**Отрывок**:
┄┄┄┄┄┄┄┄┄┄

Несколько дней Наталья и Лёва, которых даже теперь заботливо сопровождали агенты ГПУ, без устали искали в пригородах и на окраинах Константинополя более-менее безопасное и уединенное жилье. Наконец, они нашли дом не в городе, не вблизи его, а на островах Принкипо в Мраморном море. Из Константинополя до островов можно было добраться на пароходе за полтора часа. В этом спешном выборе места жительства есть некий ироничный оттенок, потому что Принкипо, или Принцевы острова, когда-то были местом изгнания, куда византийские императоры заключали своих противников и мятежников королевской крови. Троцкий приехал туда 7 или 8 марта. Ступая ногой на берег в Буйюк-Ада, главной деревне Принкипо, он предполагал, что приземлится здесь, как перелетная птица. Но этой деревне суждено было стать его домом более чем на четыре долгих и полных событий года.

Троцкий часто описывал этот период своей жизни как «третью эмиграцию». Этот не совсем точный термин в какой-то степени раскрывает настроение, с каким он приехал в Принкипо. Да, его на самом деле в третий раз депортировало российское правительство, и он уезжал жить за границу. Но в 1902-м и 1907 годах его ссылали в Сибирь и за полярный круг, откуда он убегал, после чего находил убежище на Западе, и, куда бы он ни приходил в те дни, он принадлежал к той большой, активной и динамичной общине, которой была тогда Россия в изгнании. На этот раз он стал эмигрантом не по своему выбору, и за границей не было сообщества российских ссыльных, чтобы принять его как одного из своих и создать среду для дальнейшей политической деятельности. Существовало много новых колоний политических эмигрантов, но все они были сформированы контрреволюционной Россией в изгнании. Между ними и Троцким была кровь Гражданской войны. Из тех, кто в той войне сражался на его стороне, не было таких, кто подал бы ему руку.

Поэтому его третье изгнание отличалось от предыдущих двух. Оно не имело аналогов, потому что за долгую и богатую событиями историю политической эмиграции вряд ли нашелся бы человек, оказавшийся в сравнимом одиночестве (за исключением Наполеона, который, однако, был военнопленным). Троцкий подсознательно стремился смягчить суровость нынешнего остракизма, связывая его со своим дореволюционным опытом. Сейчас память о тех переживаниях успокаивала. Период его первой эмиграции длился более трех лет и был прерван Annus Mirabilis[2] — 1905-м; вторая продолжалась много дольше, уже десять лет, но за ней последовал высший триумф 1917 года. Каждый раз история щедро вознаграждала революционера за его неутомимое ожидание за рубежом. Не слишком ли легкомысленно будет ожидать, что она так же поступит и на этот раз? Он понимал, что теперь перспективы могут оказаться менее обещающими и он может никогда не вернуться в Россию. Но сильнее, чем это знание, была потребность в ясно очерченных и ободряющих проспектах, а также оптимизм бойца, который при угрозе поражения, или даже увязнув в безнадежной схватке, все еще предвкушал победу.

┄┄┄┄┄┄┄┄┄┄

**Задание 1**:
Переведите на английский язык следующее предложение из отрывка: «Из Константинополя до островов можно было добраться на пароходе за полтора часа».
**Задание 2**:
Определите, согласуются ли с отрывком утверждения (a) Троцкий приехал в Принкипо в апреле; (b) первая эмиграция Троцкого длилась более трех лет; (c) Буйюк-Ада является главной деревней Принкипо. Для каждого дайте ответ «да» или «нет», подкрепив его дословной цитатой из отрывка.

┄┄┄┄┄┄┄┄┄┄

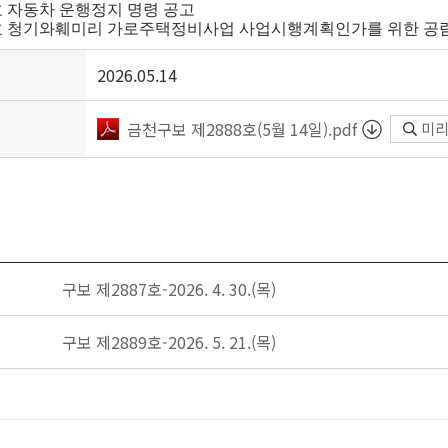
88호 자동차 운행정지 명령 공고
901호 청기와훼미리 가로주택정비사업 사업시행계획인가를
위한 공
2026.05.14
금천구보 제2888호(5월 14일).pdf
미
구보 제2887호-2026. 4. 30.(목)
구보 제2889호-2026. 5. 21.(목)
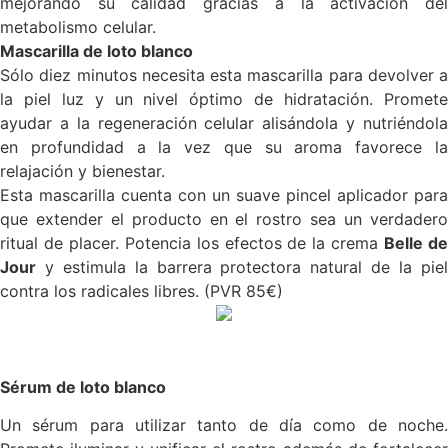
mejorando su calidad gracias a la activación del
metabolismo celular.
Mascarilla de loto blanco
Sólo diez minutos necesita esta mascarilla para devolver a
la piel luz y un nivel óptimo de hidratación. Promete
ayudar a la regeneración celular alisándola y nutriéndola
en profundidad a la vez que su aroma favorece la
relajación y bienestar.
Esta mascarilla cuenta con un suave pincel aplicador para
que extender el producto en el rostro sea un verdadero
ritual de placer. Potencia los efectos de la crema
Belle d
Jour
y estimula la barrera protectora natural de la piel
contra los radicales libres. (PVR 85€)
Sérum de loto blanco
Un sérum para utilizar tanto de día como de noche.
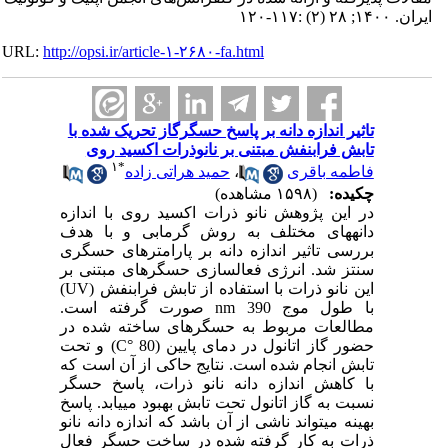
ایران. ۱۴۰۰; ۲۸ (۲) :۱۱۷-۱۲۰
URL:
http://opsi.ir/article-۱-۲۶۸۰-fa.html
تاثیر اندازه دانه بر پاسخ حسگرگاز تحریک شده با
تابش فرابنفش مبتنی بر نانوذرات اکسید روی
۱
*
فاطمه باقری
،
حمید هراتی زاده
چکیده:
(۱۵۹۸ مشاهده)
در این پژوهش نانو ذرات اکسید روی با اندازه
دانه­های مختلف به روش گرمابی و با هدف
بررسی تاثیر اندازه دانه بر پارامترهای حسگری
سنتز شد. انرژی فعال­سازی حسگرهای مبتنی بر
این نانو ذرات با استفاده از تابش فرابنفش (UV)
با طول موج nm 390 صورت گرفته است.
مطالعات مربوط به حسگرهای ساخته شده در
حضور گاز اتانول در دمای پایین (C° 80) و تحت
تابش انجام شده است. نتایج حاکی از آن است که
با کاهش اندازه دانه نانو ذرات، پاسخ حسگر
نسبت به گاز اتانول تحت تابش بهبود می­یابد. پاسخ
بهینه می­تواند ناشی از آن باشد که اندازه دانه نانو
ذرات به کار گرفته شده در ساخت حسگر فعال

┄┄┄┄┄┄┄┄┄┄

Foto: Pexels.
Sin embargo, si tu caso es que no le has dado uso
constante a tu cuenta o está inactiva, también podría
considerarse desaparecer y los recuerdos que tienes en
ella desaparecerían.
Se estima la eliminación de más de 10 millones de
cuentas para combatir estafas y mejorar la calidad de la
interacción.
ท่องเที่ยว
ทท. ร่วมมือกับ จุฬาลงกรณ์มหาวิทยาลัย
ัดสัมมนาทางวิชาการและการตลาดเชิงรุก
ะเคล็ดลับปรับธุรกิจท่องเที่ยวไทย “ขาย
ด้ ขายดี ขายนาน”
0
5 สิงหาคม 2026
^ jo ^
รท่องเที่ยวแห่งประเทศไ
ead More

┄┄┄┄┄┄┄┄┄┄

**Ответ к заданию 1**:
From Constantinople, the islands could be reached by steamer in an hour and a half.

**Ответ к заданию 2**:
(a) Нет: «Троцкий приехал туда 7 или 8 марта».
(b) Да: «Период его первой эмиграции длился более трех лет».
(c) Да: «в Буйюк-Ада, главной деревне Принкипо».